Aile, 1600’lü yılların başlarında Sultan I. Ahmed’in isteği üzerine
İstanbul’a gelmiş ve reisleri olan Şükrullah el-Üveysî’nin Fatih
civarında kiraladığı evde Hırkâ-i Şerif halkın ziyaretine açılmıştır.
Bu evin yetersiz kalması sebebiyle I. Abdülhamid, günümüzde Hırka-i
Şerif Camii avlusunda kalan mekana bir oda inşa ettirmiştir ve Hırka-i
Şerif, söz konusu odada 1780’den itibaren sergilenmeye başlanmıştır.
Ziyaretlerin yoğunlaşması sebebiyle bu oda da yetersiz kalınca, 1811
yılında, zamanın padişahı Sultan Mahmudû Adli tarafından oda yeniden
düzenlenmiştir.
Daha sonra bu oda da yetersiz kalmış, Sultan Abdülmecid, 1847 yılında
Hırka-i Şerif Camii’ni yaptırmıştır.
Günümüzde halen Hırka-i Şerif Camii’nde sergilenmektedir ve 1500 yıllık
bu kutsal emanetin sorumluluğu, Karani soyundan gelen şahıslara aittir.

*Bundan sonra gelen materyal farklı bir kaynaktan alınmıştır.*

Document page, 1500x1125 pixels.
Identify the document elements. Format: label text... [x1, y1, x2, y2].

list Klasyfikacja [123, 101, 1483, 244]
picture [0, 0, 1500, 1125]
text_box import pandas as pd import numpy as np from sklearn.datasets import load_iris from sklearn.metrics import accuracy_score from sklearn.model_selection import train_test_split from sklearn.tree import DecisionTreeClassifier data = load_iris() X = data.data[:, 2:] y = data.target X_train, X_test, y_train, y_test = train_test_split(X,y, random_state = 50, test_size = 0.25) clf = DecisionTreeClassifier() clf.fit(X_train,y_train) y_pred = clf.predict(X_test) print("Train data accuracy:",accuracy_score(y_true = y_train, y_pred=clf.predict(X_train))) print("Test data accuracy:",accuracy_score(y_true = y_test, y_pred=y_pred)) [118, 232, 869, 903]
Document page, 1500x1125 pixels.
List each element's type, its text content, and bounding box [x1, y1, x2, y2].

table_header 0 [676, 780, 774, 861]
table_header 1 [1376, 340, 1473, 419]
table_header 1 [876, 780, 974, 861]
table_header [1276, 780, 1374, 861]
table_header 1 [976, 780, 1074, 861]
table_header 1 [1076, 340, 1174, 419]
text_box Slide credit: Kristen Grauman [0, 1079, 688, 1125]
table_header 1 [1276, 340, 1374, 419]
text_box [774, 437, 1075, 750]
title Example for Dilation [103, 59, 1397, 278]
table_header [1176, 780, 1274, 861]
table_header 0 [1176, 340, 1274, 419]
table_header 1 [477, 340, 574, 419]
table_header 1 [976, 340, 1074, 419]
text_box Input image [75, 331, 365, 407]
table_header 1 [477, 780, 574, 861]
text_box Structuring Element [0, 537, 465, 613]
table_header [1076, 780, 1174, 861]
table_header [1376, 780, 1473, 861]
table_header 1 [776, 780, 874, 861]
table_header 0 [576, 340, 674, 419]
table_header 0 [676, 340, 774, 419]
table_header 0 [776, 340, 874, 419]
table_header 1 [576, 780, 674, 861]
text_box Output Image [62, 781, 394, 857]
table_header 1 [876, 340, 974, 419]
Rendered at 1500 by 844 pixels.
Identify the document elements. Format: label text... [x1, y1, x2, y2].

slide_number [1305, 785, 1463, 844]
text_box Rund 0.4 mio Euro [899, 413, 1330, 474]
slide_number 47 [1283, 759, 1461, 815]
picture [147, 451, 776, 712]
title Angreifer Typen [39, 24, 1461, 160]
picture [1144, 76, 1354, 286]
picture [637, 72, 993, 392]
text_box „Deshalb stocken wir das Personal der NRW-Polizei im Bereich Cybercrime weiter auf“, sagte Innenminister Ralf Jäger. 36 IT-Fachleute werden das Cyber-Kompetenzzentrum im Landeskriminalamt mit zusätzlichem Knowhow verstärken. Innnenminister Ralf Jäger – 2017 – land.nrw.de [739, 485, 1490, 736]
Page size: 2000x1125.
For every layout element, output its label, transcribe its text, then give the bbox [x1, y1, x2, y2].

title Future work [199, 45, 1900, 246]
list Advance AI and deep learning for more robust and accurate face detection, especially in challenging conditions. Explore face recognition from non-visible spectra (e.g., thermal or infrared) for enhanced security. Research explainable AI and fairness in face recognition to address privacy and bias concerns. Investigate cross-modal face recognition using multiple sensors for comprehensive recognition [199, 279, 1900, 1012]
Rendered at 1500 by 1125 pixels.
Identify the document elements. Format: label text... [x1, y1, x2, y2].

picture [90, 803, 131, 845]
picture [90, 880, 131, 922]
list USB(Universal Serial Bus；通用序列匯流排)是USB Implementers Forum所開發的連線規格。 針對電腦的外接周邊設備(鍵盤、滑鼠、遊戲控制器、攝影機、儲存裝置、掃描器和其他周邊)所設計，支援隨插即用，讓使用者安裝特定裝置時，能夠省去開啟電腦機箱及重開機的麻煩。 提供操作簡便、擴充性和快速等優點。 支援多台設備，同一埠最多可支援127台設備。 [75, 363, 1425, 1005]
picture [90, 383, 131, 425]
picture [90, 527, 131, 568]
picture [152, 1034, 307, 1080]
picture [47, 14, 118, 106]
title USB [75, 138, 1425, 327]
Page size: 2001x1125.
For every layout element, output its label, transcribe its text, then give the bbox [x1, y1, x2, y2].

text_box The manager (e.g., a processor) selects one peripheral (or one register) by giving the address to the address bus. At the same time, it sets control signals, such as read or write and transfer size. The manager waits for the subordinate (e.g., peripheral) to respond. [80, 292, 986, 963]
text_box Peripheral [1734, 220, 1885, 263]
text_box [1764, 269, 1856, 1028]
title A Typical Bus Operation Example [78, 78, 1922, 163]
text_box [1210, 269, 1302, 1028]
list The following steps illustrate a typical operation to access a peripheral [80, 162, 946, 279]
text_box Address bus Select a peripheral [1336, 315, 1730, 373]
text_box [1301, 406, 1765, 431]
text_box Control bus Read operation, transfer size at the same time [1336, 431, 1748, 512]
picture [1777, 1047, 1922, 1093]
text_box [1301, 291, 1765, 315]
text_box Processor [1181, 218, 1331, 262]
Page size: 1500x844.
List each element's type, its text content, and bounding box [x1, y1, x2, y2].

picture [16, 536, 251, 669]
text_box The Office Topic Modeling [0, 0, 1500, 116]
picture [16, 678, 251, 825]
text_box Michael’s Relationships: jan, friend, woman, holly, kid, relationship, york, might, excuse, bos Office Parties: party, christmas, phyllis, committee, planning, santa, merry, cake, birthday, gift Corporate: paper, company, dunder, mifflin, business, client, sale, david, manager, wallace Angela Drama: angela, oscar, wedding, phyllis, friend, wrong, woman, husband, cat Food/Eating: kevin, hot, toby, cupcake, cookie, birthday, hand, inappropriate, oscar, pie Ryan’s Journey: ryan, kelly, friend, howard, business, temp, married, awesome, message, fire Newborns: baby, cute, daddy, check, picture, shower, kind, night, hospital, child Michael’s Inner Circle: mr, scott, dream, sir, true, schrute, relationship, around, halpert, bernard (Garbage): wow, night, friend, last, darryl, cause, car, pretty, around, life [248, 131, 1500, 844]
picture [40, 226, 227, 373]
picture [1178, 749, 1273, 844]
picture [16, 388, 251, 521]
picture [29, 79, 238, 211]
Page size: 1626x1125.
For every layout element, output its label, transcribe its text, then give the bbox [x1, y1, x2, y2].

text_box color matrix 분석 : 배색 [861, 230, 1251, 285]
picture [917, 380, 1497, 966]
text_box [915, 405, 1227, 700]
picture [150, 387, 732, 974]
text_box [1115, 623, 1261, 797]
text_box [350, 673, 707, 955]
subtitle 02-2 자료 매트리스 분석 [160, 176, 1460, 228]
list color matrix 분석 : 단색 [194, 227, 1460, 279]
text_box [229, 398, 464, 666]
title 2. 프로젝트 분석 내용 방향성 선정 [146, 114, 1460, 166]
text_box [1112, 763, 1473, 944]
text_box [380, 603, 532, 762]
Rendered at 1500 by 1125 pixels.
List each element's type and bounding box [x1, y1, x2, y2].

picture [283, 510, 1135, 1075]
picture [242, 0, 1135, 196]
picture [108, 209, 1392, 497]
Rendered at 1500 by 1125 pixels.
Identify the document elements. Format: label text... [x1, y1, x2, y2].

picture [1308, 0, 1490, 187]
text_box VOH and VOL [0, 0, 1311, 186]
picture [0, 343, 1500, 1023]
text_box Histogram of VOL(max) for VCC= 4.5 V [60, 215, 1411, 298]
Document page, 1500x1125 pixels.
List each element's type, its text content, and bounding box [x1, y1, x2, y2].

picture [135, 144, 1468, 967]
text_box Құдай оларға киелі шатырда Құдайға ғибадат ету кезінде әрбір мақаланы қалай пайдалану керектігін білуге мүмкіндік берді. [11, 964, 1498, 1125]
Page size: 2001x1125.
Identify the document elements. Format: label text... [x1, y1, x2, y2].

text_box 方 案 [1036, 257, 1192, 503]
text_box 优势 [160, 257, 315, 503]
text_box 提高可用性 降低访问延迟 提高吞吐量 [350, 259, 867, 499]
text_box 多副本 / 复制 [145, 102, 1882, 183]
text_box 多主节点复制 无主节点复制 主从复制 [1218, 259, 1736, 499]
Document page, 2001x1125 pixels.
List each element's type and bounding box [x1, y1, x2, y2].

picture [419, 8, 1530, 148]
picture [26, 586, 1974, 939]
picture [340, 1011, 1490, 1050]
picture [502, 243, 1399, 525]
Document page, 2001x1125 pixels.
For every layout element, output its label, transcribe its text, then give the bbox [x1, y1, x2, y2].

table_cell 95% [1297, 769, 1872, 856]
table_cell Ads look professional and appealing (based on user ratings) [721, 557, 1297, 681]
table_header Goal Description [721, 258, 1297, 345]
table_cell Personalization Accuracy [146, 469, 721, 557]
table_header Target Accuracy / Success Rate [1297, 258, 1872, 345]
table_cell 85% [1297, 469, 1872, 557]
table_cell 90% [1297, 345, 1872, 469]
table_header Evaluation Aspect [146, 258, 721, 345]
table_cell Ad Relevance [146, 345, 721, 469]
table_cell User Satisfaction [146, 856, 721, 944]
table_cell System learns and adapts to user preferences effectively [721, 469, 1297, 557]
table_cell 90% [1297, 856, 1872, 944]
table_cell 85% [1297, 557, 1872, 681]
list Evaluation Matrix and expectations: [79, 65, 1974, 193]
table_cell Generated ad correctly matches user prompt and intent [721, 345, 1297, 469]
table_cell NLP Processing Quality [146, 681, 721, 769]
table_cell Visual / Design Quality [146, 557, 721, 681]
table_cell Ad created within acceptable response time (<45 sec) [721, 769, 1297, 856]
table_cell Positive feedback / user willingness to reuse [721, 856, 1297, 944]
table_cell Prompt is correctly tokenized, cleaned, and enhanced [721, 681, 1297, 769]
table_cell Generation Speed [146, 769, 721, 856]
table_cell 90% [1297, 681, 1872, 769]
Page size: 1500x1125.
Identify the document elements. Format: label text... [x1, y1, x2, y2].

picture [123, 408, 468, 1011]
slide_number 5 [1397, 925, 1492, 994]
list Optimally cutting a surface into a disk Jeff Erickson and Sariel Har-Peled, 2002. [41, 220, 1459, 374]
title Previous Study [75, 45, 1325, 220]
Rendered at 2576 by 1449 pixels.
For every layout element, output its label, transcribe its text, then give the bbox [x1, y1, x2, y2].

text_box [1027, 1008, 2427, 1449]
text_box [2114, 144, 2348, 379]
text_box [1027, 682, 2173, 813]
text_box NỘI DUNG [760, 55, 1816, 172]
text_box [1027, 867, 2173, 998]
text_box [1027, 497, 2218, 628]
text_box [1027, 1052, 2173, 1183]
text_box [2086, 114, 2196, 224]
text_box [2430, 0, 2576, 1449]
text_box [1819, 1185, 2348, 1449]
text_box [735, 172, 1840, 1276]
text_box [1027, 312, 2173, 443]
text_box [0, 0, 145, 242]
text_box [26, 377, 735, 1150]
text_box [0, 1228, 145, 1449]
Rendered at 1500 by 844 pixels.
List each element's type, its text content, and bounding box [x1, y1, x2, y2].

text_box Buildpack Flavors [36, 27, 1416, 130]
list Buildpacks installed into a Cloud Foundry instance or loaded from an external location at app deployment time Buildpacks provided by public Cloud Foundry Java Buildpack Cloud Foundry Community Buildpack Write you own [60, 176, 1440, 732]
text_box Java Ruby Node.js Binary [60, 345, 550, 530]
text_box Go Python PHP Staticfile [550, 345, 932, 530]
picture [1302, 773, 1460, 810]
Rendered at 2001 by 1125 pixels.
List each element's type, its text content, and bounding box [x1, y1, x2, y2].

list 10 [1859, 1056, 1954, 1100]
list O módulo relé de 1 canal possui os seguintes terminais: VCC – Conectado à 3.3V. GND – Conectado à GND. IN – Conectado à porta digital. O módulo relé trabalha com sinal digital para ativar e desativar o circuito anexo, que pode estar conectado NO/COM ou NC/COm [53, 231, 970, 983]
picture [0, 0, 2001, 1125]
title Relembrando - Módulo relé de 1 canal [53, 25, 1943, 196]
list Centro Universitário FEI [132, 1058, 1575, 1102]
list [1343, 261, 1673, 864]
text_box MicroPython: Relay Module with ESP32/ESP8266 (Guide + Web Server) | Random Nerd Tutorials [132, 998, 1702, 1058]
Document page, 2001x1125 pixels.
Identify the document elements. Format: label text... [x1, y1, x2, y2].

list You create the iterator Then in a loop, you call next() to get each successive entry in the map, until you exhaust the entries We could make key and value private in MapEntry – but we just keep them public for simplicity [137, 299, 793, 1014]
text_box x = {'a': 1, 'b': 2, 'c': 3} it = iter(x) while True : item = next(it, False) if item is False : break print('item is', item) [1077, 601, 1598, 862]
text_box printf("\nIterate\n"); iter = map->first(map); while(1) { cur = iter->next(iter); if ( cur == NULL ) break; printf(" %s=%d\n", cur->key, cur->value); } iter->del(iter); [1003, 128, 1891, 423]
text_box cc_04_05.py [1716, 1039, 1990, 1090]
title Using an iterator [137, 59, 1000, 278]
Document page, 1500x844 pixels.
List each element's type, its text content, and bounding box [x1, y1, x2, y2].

1980’lerde, Fatih Müftüsünün emri ile hırka alınmak istenmiş fakat uzun
uğraşlardan sonra aile tekrar Hırka-ı Şerife sahip olmuştur. Veysel
Karani’nin 57. kuşaktan torunu olan Haşim Köprülü'nün eşi Nuriye
Köprülü'nün 2005 yılı Kasım ayındaki vefatından sonra, kızı Gülay
Köprülü bu görevi üstlenmiştir. Hırka-i Şerif, her yıl Ramazan ayının on
beşinden Kadir gecesine kadar öğlen ve ikindi namazları arasında
ziyarete açılır.
Fiziksel Özelikleri: Genç develerin boğazlarının altındaki tüylerden
dokunmuştur. Sekiz parçadan oluşur. 1.20 cm uzunluğundadır. Bej
renktedir. Cam kapaklı gümüş bir sandık içerisinde saklanmaktadır.
Hırkanın yanındaki küçük şişeden çevreye hoş bir amber kokusu yayılır.
Bu kokunun dünyada bir eşinin olmadığını rivayet edilir.